Caught In An Instant

[vimeo 83664407 w=580]

Joshua Hammer profiles the photographer and video artist Adam Magyar, who creates stunning panoramas of urban life:

In a growing body of photographic and video art done over the past decade, Magyar bends conventional representations of time and space, stretching milliseconds into minutes, freezing moments with a resolution that the naked eye could never have perceived. His art evokes such variegated sources as Albert Einstein, Zen Buddhism, even the 1960s TV series The Twilight Zone. The images – sleek silver subway cars, solemn commuters lost in private worlds – are beautiful and elegant, but also produce feelings of disquiet. “These moments I capture are meaningless, there is no story in them, and if you can catch the core, the essence of being, you capture probably everything,” Magyar says in one of the many cryptic comments about his work that reflect both their hypnotic appeal and their elusiveness. There is a sense of stepping into a different dimension, of inhabiting a space between stillness and movement, a time-warp world where the rules of physics don’t apply.
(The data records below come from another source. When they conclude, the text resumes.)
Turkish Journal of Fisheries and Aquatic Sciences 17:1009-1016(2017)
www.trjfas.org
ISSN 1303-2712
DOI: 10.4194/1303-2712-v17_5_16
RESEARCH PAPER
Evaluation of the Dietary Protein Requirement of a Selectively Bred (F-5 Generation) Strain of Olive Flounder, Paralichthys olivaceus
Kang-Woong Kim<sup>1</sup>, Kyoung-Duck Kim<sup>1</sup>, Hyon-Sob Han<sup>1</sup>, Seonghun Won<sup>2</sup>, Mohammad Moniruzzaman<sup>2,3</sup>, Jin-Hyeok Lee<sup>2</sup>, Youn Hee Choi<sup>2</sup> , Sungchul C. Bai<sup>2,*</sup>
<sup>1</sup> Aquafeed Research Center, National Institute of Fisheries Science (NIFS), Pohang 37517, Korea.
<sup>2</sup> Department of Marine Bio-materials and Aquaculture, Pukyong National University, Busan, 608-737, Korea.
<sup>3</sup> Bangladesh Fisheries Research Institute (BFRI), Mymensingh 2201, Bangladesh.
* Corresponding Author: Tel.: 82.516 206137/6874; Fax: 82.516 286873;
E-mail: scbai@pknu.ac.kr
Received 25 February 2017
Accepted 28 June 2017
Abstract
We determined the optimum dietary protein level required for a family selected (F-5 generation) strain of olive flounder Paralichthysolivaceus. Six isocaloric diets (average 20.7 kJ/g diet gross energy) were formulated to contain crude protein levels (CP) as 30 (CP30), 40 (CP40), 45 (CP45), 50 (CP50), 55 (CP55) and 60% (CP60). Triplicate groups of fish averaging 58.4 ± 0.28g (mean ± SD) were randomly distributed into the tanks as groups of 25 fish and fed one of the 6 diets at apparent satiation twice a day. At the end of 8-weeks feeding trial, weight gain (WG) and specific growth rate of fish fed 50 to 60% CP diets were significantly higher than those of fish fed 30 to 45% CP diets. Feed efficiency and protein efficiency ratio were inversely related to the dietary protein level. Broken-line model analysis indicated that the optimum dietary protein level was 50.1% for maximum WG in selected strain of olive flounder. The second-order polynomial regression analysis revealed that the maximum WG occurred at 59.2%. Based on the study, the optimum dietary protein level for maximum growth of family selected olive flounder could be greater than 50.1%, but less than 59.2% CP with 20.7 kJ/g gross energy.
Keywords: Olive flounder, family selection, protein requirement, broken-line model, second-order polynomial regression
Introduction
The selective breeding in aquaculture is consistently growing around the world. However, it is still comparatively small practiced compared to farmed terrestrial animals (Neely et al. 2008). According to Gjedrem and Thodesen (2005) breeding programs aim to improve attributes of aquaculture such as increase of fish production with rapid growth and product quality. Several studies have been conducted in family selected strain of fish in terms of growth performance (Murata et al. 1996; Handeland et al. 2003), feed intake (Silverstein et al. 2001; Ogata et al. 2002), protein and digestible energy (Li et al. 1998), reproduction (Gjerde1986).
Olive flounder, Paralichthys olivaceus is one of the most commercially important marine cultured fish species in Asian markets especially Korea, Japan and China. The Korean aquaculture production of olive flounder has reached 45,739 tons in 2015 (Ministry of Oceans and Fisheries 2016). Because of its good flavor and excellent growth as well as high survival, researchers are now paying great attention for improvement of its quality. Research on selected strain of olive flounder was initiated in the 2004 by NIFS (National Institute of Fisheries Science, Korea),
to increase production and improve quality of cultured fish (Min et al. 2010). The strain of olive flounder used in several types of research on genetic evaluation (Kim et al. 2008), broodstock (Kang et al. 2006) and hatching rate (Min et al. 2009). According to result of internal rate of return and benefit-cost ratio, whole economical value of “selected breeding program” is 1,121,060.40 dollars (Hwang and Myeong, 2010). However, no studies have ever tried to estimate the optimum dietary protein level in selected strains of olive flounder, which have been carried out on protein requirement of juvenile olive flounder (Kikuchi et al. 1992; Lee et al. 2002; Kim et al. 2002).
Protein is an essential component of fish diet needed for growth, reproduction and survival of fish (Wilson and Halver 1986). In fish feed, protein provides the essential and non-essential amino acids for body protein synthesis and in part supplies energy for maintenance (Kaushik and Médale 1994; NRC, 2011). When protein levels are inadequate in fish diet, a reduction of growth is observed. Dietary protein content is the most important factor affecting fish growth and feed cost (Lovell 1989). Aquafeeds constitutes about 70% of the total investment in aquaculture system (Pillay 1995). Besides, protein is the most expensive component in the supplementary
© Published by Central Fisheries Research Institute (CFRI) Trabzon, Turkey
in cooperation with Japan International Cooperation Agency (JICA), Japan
The above video is from Magyar’s Stainless series, which captures fast-moving subway trains and waiting straphangers:

Magyar shot the footage at 56 times normal speed, turning 12-second blurs into nearly 12-minute films of excruciating slowness. His commuters stand, together yet apart, with the studied, three-dimensional grace of statues – only the twitch of a lip or a finger drawn toward an iPhone indicating that these people were caught in hyper-slow motion, inhabiting an elongated moment. Magyar extracts drama from an infinitesimal flash of time. “I want to capture something that happens in milliseconds, something that you don’t even realize took place,” he told me. “I’m extending the moments – the present, the now – because as humans we live only in the past and the future. But the only existence we have is now, and that is something that we don’t even consider.”